You would also do well to realize that while this GABAergic action for a trip would make it act more on memory and fantasy related brain circuits. If there is not serotonergic action for the psychedelia, then it is hard to compare it since the full range of thoughts and feeling are not really the basis for your trip. So I'd expect that the therapeutic or self-developmental potential is more limited and instead going through the trip itself may change you or reveal something to you as dreams can also do.

So while muscimol containing mushrooms might have their merits, for sure it can be interesting, but stand entirely on their own in what they do (well with the few other GABAa agonist hallucinogens), don't think it is a great idea to consider them a substitute for serotonergic psychedelics.

Seems wise to weigh the potential negatives with the positives. I tried amanita's once but they did not work. Actually I find psilocybe mushrooms to be cryptic enough in their visionary potential, and much prefer the more lucid phenethylamines or the nicely balanced 4-HO tryptamines like 4-HO-MET.

Wow, I am impressed with your knowledge. You are correct that it acts more on fantasy than other drugs. When I eat enough amanita, I feel like I am a kid in a magical fairy tale kingdom and I love to listen to fantasy/fairy music.

. So I'd expect that the therapeutic or self-developmental potential is more limited and instead going through the trip itself may change you or reveal something to you as dreams can also do.
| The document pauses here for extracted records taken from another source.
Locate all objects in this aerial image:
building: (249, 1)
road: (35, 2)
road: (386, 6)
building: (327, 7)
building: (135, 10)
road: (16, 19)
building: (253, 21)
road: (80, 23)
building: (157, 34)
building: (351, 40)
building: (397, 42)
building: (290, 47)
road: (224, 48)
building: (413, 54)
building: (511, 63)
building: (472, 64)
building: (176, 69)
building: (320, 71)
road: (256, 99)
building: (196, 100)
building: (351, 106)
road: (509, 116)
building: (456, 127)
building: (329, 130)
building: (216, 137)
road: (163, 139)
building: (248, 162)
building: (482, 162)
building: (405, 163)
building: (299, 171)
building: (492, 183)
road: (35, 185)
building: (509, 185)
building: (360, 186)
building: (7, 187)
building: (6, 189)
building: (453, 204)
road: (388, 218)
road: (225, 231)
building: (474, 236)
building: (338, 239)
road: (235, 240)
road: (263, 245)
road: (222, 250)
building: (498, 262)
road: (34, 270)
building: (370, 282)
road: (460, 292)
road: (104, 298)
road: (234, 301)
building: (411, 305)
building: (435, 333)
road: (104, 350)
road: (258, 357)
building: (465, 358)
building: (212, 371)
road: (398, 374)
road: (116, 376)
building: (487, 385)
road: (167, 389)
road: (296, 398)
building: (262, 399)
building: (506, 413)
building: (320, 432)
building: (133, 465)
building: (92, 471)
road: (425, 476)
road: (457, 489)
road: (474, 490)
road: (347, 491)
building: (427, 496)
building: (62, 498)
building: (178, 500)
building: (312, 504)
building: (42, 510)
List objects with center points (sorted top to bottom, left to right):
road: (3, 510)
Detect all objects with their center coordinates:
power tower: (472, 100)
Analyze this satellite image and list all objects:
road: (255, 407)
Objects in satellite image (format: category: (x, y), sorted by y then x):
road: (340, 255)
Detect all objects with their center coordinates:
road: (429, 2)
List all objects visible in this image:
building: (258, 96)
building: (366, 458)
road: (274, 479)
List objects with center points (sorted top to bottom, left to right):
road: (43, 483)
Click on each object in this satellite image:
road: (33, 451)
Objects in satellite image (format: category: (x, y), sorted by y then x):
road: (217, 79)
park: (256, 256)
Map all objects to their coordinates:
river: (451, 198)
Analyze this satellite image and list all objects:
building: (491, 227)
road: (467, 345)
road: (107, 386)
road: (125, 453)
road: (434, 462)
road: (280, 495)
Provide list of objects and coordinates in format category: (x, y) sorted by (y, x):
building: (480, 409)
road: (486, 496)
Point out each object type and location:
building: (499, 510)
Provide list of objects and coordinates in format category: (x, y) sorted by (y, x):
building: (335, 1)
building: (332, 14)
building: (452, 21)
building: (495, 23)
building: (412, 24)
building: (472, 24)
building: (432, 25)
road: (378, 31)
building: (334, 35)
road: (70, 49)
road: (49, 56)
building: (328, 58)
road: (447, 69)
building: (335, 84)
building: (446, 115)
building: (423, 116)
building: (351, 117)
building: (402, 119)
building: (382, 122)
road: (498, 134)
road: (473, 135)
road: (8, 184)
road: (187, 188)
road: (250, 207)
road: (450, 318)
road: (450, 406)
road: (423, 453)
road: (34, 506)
This is an interesting comment as well. First of all, I wouldn't say the self-development potential is more limited, it's just different. The great developmental advantage is that amanita works at a slow pace, so you can really meditate and explore yourself without your consciousness flickering off into some other area like constantly happens with psilocybin. Your level of awareness, is much more closer to how you are sober vs being vastly accerlated like on psilocybib. The advantage of this is that it makes it easier to bring the insights back. It also helps slow down your mind and bring you into an awareness of presence. Psilocybin on the other hand, accelerates thinking to such a degree that you are actually further from having a still mind. A still mind is a great spiritual advantage.

The real value of amanita is the vibration it transmits. It has the highest vibration of any known entheogen and accoding to the soma shamans (google them) they say the red and brown amanitas are even more powerful, even higher in vibration than your standard red ones.

Amanita is not really a substitute for other psychedelics, the effects are quite different. But if I had to choose one, I would choose amanita over all else.

Biblically speaking, the manna the israelites at in the dessert was psilocybin and the Eucharist or bread of life was amanita muscaria. JD arther did alecture on this which i believe can be found on youtube.

using both amanita and psilocybin, one can transform their entire being in a very Christian sense. I am undergoing that process now. I call it "the mushroom treatment".

One question I have is does anyone use them both at the same time? I generally use them separately because I am scared of what might happen were I to take both at the same time.

 

[burn out]

I am interested to hear that you find muscimol containing mushrooms emotionally easier for you. I think a big part of that is the gabaA activation, by which the trip is produced. Is it possible to extract pure muscimol using a mixture of solvents e.g. water, alcohol or napther/other non poler hydrocarbons

why do you wanna do an extraction if you havent tried the mushrooms themselves first? They are fine, you dont need to do extractions. If you are scared of nausea you can smoke them. Ive never experience any stomach discomfort from smoking them and the effects dont last as long so its a great introduction.

You can also drink your urine after consuming them, which is like an extraction method in itself. Good luck.